Understand Amazon Aurora high availability and disaster recovery from an Oracle perspective

In this post, we compare the high availability (HA) and disaster recovery (DR) features of Amazon Aurora to Oracle, with a focus of the Aurora disk subsystem and how this key innovation allows Amazon Aurora Global Database to deliver performance and availability.

Data today is increasingly seen as a corporate asset, and safeguarding this asset is a key focus for many businesses. When that data exists in a database, the vendors of these systems produce methods and services to enable their customer’s data to be protected both for HA and DR. These services have focused on a strategy of producing an exact copy of the source database across the network to a destination database, and then applying this copy to the destination. Database technologies are designed to be compatible with a broad range of hardware and storage options, they can only meet HA and DR requirements through the database engine. All of them suffer from a broad range of implementation complexities, because all of them were developed in an on-premises World prior to the development of cloud platforms.

* [Set problem 1] Reproduce the part of the Aurora article that begins with the words "In this post, we" and ends after "performance and availability.".
* [Set problem 2] Carry the Aurora article forward from its final sentence.
The material that comes next has no connection to the Aurora article.

* [Extracted records]
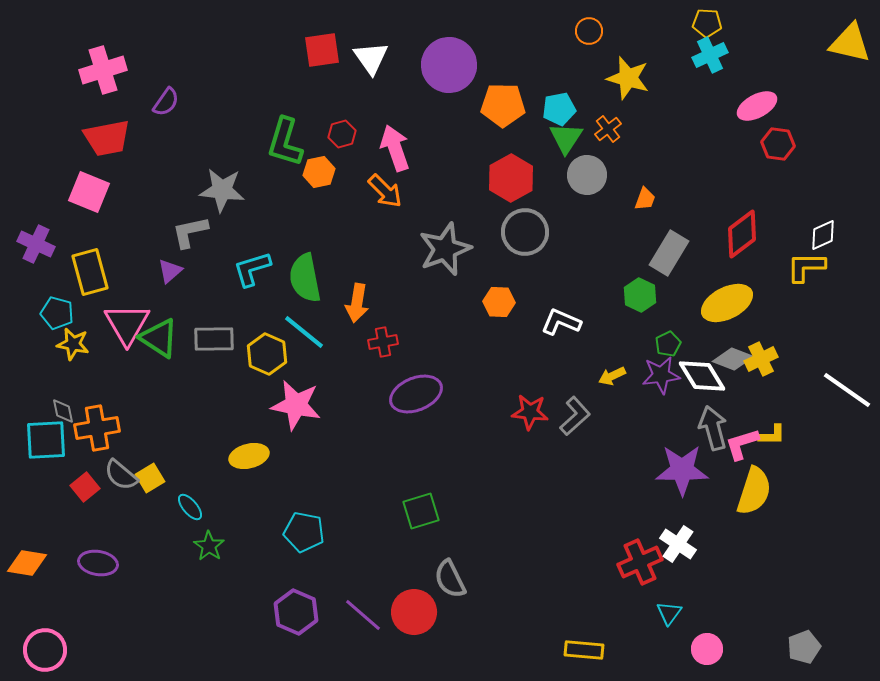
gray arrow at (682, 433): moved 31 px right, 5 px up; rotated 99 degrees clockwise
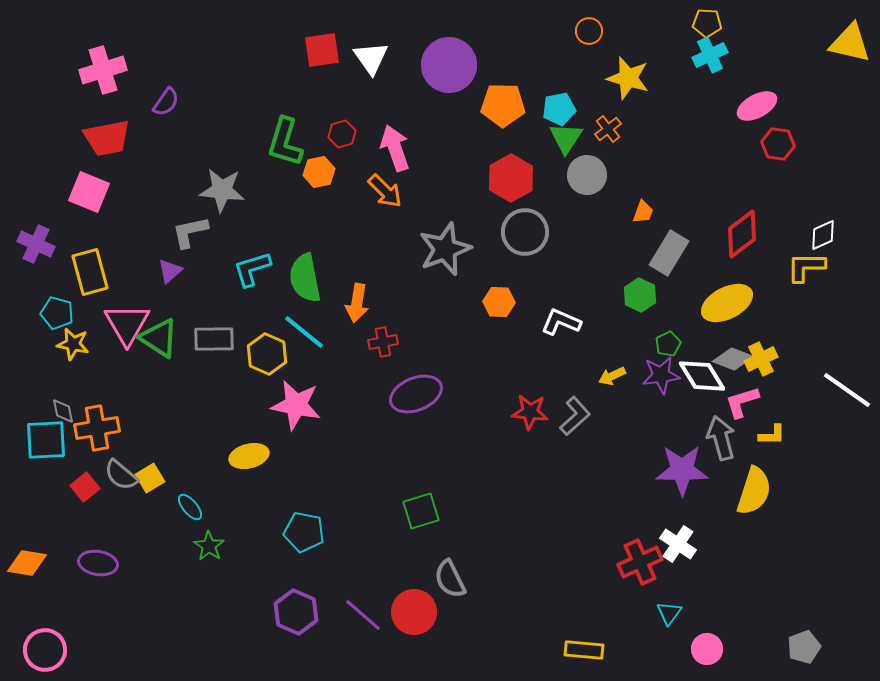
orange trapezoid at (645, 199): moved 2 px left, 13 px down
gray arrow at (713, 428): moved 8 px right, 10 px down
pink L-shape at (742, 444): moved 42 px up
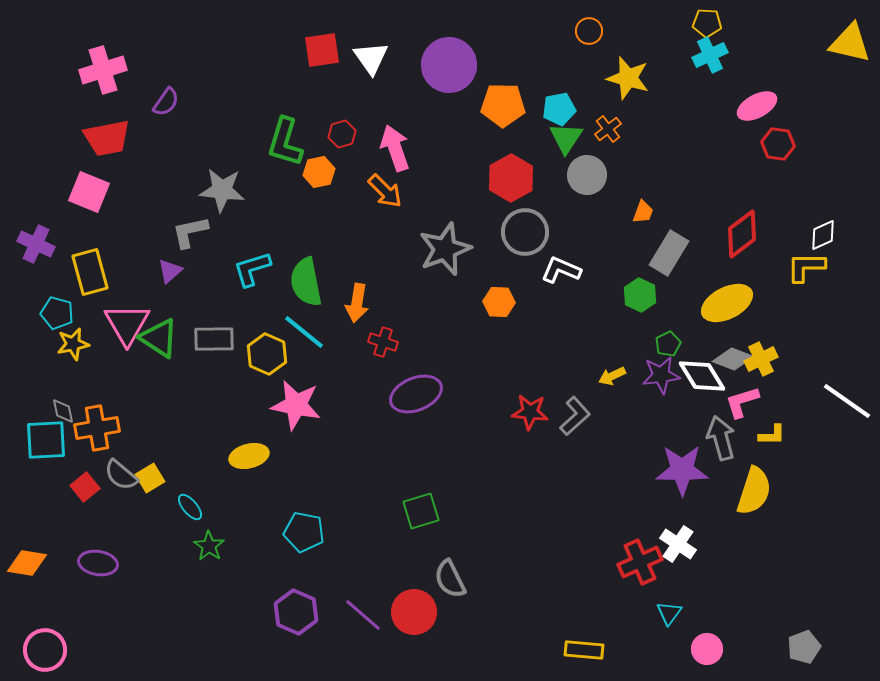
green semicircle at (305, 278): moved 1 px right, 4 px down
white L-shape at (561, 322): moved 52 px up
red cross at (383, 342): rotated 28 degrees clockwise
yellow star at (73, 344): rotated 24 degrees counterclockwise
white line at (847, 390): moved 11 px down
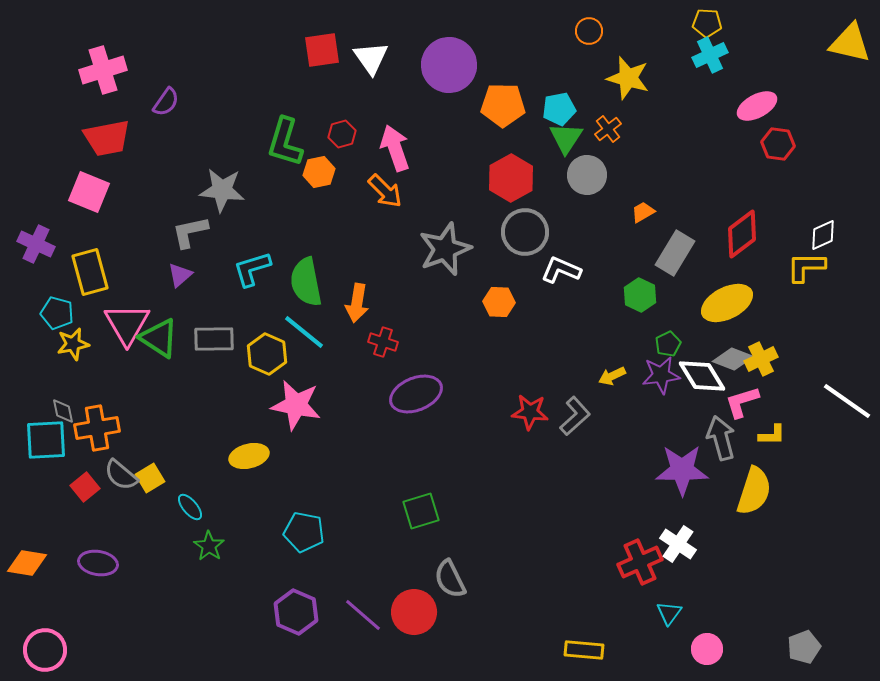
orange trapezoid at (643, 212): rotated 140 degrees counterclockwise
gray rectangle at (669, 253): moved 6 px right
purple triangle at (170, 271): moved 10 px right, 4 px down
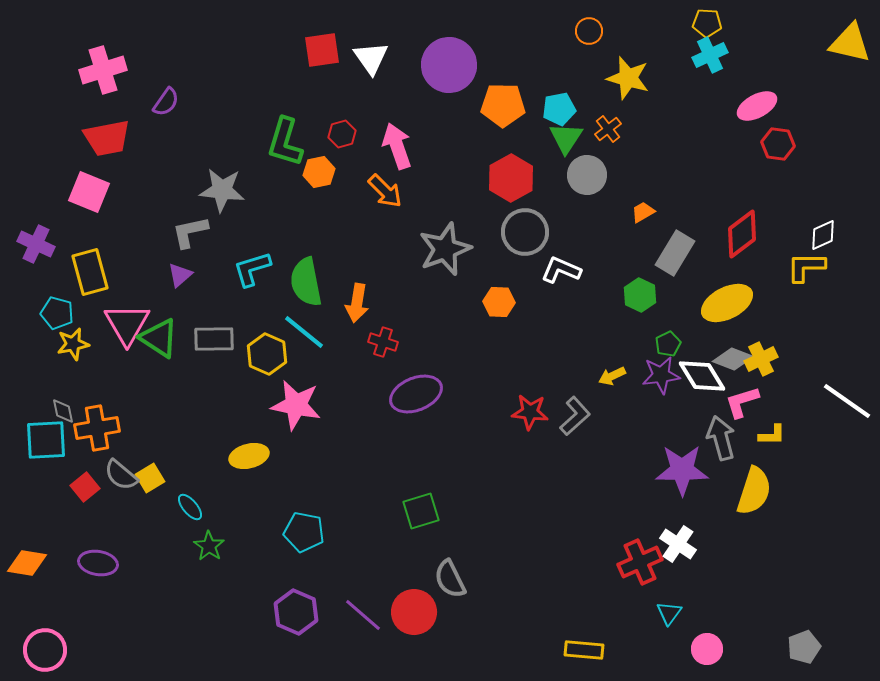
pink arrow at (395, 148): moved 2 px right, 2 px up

* [Right answer 1]
In this post, we compare the high availability (HA) and disaster recovery (DR) features of Amazon Aurora to Oracle, with a focus of the Aurora disk subsystem and how this key innovation allows Amazon Aurora Global Database to deliver performance and availability.

* [Right answer 2]
The Amazon Aurora product team has taken a cloud-native approach when designing and building out what has become a modern relational database platform. The key innovation that this team developed was the disk subsystem that allows Aurora to implement HA and DR across the globe in a way that allows implementors to merely check a box. Amazon Aurora Global Database provides a cluster with the ability to replicate data to multiple AWS Regions by asynchronously replicating data with low latency and no impacts to performance.

One of the players in the relational database space is Oracle, and the product that implements this previous strategy for their database is called Oracle Data Guard. To provide the best HA and DR Oracle recommends using two additional “at cost” database options called Active Data Guard and Real Application Clusters (RAC).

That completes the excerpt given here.